2. Digital tools used by Product Managers:  

Product managers have long been using using digital tools to help design, develop, and test products more quickly and efficiently. Things like product lifecycle management (PLM) systems and customer relationship management (CRM) tools are a part of the standard toolbox. In a survey by Product Focus in 2022, tools like Jira, Confluence, Miro and Aha for product planning and communication were highlighted as being widely used. Additionally, digital marketing has become a crucial aspect of product management. With the help of analytics, companies can track the performance of their digital marketing campaigns and optimize their strategies accordingly.  

In addition to the above two points, many new products are “born” digital – now being delivered as software-based products, such as mobile apps and cloud-based services. These types of products demand more frequent updates and new features and provide the ability to easily scale to meet customer demand.  

To gauge the opinion of Danish product managers, we used our Nevico Product Management Survey 2022 (download the full report here) to ask if product managers are currently experiencing any changes in the product portfolio related to digital offerings. 58% of all respondents answered YES – and qualified with a few remarks, which speaks to the general trends being recognizable among Danish product managers: 

“The core product will not become digitized, but adjacent products are becoming more and more cloud based.” 

“..much more focus on services as a way to grow business.” 

“The product is not digital, but the customer experience is developing digitally (product configuration, size, colour, ordering)” 

New demands on product managers 

With digital products comes new demands to our profession. We now need to have a strong understanding of data analytics, customer experience, and technology, and to be able to collaborate effectively across teams. We also need to be able to manage frequent updates and new features and be aware of, and comply with data security and privacy regulations.  

Increased focus on data-driven decision making 

With the integration of digital technology, products are able to collect and analyze data, which can be used to improve product performance, customer experience, and decision making. Product managers must have a strong understanding of data analytics and be able to use data to inform product development, pricing, and marketing decisions. 

More frequent updates and new features 

For software-based products, product managers are expected to manage more frequent updates and new features, and ensure that they meet the needs of the customers. This means roadmaps and release management are essential for success.   

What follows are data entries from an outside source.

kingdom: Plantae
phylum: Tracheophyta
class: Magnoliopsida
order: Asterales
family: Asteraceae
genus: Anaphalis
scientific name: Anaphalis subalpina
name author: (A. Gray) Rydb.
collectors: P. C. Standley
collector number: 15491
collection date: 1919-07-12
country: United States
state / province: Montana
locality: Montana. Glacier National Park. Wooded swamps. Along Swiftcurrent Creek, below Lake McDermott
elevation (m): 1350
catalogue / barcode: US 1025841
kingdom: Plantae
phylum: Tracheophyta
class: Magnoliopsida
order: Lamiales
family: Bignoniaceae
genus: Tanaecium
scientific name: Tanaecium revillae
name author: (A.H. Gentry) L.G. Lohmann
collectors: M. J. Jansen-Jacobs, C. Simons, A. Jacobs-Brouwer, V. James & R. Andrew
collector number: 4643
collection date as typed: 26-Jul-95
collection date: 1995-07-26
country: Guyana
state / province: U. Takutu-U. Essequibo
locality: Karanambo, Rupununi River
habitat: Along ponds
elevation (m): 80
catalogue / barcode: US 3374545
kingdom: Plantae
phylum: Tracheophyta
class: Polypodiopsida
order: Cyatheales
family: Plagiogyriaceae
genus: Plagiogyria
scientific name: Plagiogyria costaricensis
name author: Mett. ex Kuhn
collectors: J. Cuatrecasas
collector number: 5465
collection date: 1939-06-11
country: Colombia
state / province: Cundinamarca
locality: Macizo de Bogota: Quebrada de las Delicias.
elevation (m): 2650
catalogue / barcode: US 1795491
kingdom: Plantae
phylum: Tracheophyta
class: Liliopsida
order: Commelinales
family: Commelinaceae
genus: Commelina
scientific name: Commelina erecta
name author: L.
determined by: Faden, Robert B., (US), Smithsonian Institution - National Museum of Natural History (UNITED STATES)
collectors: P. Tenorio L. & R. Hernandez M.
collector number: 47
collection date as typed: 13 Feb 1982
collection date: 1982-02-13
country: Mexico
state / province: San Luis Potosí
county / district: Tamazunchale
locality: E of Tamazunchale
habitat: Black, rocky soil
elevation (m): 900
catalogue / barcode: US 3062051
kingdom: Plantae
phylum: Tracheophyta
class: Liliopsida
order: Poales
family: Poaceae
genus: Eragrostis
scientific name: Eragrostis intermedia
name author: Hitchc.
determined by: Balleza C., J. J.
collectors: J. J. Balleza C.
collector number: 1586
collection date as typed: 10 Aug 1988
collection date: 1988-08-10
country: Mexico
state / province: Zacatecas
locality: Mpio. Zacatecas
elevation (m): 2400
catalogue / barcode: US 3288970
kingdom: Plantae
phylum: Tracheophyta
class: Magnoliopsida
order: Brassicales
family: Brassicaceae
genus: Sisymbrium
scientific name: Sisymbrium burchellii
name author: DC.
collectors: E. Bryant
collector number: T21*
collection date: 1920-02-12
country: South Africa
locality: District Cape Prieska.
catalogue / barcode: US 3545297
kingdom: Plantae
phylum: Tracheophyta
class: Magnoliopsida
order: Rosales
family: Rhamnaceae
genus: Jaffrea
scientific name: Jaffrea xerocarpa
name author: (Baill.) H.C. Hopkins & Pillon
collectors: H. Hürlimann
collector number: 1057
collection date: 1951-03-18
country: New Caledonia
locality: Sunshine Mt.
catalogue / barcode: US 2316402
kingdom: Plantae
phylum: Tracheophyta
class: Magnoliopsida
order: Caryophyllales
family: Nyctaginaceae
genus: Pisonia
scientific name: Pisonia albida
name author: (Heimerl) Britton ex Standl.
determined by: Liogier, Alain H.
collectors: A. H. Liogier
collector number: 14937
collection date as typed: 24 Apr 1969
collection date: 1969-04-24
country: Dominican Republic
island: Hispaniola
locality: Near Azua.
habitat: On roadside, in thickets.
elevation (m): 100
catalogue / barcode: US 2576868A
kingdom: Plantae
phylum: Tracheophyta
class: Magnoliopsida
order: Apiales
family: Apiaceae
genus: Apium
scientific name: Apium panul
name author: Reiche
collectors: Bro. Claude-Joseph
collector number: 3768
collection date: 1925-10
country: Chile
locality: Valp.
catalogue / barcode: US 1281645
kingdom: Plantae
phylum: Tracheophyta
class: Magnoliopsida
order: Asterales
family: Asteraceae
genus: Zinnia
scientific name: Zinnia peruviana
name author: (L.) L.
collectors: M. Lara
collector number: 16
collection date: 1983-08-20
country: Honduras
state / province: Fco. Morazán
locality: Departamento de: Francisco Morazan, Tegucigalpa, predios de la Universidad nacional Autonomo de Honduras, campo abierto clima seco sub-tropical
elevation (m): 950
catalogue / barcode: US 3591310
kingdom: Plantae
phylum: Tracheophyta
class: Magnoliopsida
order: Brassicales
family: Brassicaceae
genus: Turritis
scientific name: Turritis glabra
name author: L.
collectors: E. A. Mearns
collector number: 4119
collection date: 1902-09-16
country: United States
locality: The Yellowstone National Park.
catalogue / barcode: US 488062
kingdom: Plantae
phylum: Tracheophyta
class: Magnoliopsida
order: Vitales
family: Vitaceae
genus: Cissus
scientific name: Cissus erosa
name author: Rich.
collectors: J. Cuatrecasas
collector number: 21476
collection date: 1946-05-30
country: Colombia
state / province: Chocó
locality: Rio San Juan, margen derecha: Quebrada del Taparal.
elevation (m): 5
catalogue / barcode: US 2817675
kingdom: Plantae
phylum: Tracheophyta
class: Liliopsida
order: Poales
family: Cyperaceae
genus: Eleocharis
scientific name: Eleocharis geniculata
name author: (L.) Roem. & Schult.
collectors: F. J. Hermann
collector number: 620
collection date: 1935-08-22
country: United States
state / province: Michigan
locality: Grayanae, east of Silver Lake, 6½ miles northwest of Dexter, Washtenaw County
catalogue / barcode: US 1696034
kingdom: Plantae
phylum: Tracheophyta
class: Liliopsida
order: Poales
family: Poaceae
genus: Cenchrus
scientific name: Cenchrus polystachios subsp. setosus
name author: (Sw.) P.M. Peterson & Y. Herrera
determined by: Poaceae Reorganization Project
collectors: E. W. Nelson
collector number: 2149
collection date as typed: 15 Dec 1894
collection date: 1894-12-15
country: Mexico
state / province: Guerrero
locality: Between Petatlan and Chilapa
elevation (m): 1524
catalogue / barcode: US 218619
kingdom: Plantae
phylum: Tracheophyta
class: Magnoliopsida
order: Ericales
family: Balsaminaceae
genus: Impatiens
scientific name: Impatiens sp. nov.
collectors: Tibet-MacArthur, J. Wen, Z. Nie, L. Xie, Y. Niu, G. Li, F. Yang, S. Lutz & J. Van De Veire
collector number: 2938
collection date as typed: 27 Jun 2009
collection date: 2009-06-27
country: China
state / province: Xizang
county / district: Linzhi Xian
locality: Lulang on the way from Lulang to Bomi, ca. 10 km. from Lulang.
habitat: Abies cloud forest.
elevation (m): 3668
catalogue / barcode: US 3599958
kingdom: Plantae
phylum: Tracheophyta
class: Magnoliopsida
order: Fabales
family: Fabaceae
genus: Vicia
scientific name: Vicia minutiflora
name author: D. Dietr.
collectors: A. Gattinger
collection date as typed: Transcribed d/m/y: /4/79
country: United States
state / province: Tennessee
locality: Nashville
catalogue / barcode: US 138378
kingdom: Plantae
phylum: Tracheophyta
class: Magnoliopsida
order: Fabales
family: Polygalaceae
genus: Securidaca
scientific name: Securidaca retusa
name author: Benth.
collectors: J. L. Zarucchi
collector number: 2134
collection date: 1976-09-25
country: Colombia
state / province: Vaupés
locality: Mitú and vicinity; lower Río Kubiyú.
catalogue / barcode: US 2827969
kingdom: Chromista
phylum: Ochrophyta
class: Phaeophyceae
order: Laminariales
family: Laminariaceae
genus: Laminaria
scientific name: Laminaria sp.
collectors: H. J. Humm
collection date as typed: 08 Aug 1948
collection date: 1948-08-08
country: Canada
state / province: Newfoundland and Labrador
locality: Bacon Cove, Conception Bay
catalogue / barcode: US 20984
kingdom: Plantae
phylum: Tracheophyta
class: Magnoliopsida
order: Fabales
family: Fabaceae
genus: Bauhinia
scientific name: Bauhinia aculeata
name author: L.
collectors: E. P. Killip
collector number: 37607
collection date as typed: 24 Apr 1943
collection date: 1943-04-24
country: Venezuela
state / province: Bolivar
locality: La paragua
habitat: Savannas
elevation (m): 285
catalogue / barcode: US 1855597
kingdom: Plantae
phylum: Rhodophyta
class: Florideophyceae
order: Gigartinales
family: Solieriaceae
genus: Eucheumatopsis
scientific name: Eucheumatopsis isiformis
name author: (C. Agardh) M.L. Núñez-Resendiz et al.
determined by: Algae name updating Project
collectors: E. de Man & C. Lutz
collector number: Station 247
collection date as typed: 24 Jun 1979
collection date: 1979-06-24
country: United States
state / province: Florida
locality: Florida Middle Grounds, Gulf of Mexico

Greater emphasis on customer experience  

Digital products are (relatively) flexible and can allow for greater customization and personalization, which increases the importance of understanding and responding to customer needs. Product managers must be able to gather and analyze customer feedback and use it to inform product development decisions. 

Increased collaboration and coordination across teams 

Digital products often involve multiple teams working together, such as development, design, marketing, and customer service teams. Product managers are expected to be able to collaborate effectively with these teams to ensure that products are delivered on time, within budget, and meet customer needs. 

Greater emphasis on security and privacy 

As digital products often involve the collection and storage of sensitive data, product managers must be aware of and comply with data security and privacy regulations. We also need to ensure that products are designed and implemented in a way that protects the privacy of customers.